Management
Objectives
Lucchese quickly realised the almost unlimited potential that existed in this
volatile and ever changing business. Garment manufacturers needed access to
large amounts of money, particularly when funding their new season's offerings
twice a year. Often this was not available from traditional banking sources.
Infusion of short-term capital, or lack of it could make or break a business.
Lucchese pioneered what became known as “knockdown loans.” Traditionally
this would be $50,000 leant for twenty weeks at five “points”, meaning a
weekly interest rate of $2,500. The interest had to be paid first, which meant
that the borrower paid twenty times $2,500 and at the end of the term still owed
the principal. The profit to Lucchese was huge.

-*-*-

[Task brief] Reproduce the stretch from "Infusion of short-term" through "Lucchese was huge." in the passage on garment-industry lending, swapping "borrower" for "debtor".

[Collected data]
-*-*-

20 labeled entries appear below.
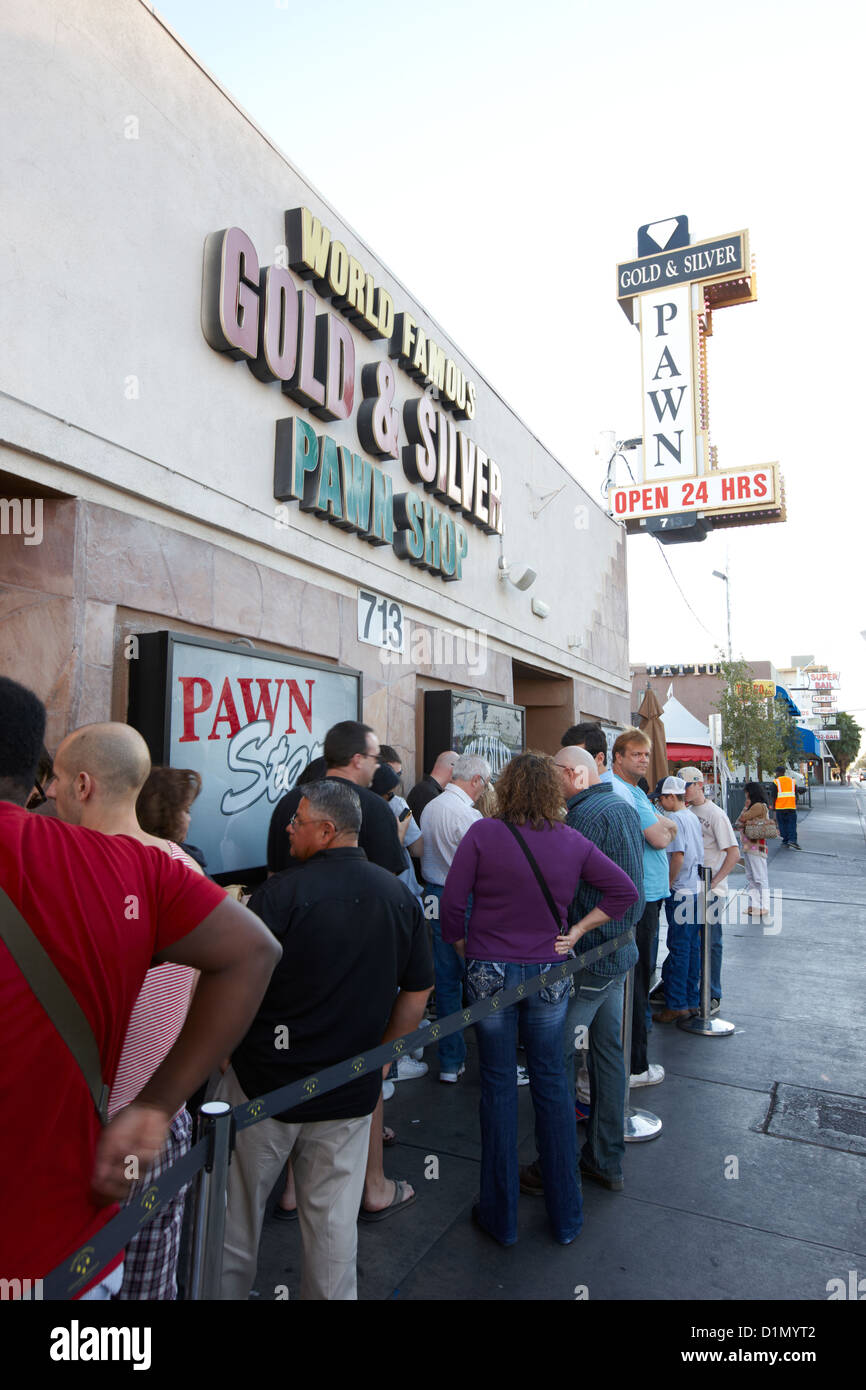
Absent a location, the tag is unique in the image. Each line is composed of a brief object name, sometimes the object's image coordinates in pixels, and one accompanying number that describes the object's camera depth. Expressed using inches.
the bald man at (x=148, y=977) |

-*-*-

[Exercise result]
Infusion of short-term capital, or lack of it could make or break a business.
Lucchese pioneered what became known as “knockdown loans.” Traditionally
this would be $50,000 leant for twenty weeks at five “points”, meaning a
weekly interest rate of $2,500. The interest had to be paid first, which meant
that the debtor paid twenty times $2,500 and at the end of the term still owed
the principal. The profit to Lucchese was huge.